● **WHAT YOU ARE ASKED TO DO**
Wherever the word "each" appears in the entries, copy the whole line.

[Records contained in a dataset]
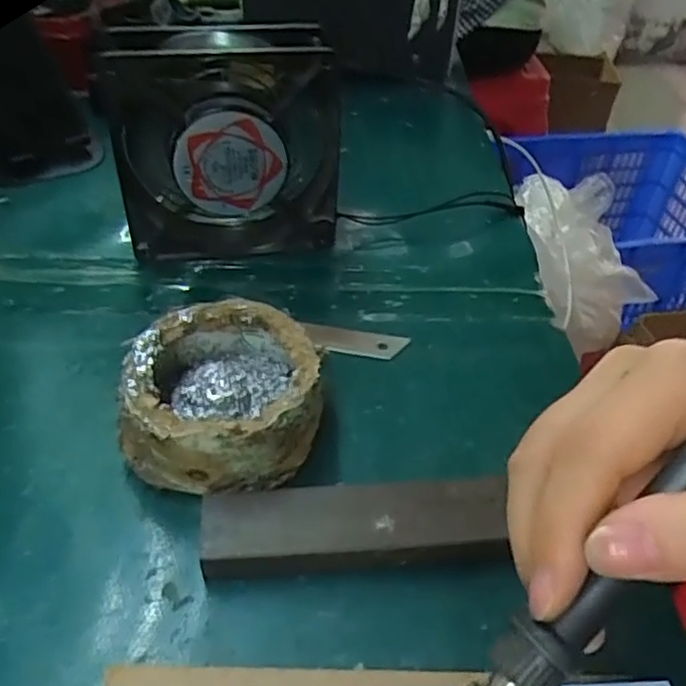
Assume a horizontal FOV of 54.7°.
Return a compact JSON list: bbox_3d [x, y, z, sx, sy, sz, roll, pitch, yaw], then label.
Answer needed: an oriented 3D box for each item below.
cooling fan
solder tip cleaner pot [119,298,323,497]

...

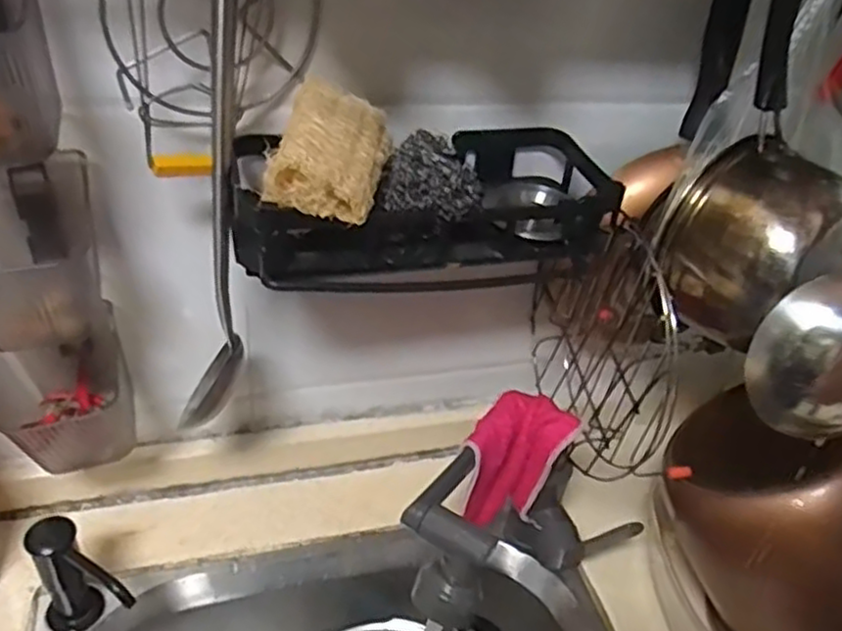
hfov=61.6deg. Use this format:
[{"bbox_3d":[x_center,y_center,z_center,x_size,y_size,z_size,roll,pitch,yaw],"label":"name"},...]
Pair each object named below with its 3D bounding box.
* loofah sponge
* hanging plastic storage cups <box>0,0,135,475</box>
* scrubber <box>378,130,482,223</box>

● **THE ANSWER**
Answer needed: an oriented 3D box for each item below.
Pair each object named below with its 3D bounding box.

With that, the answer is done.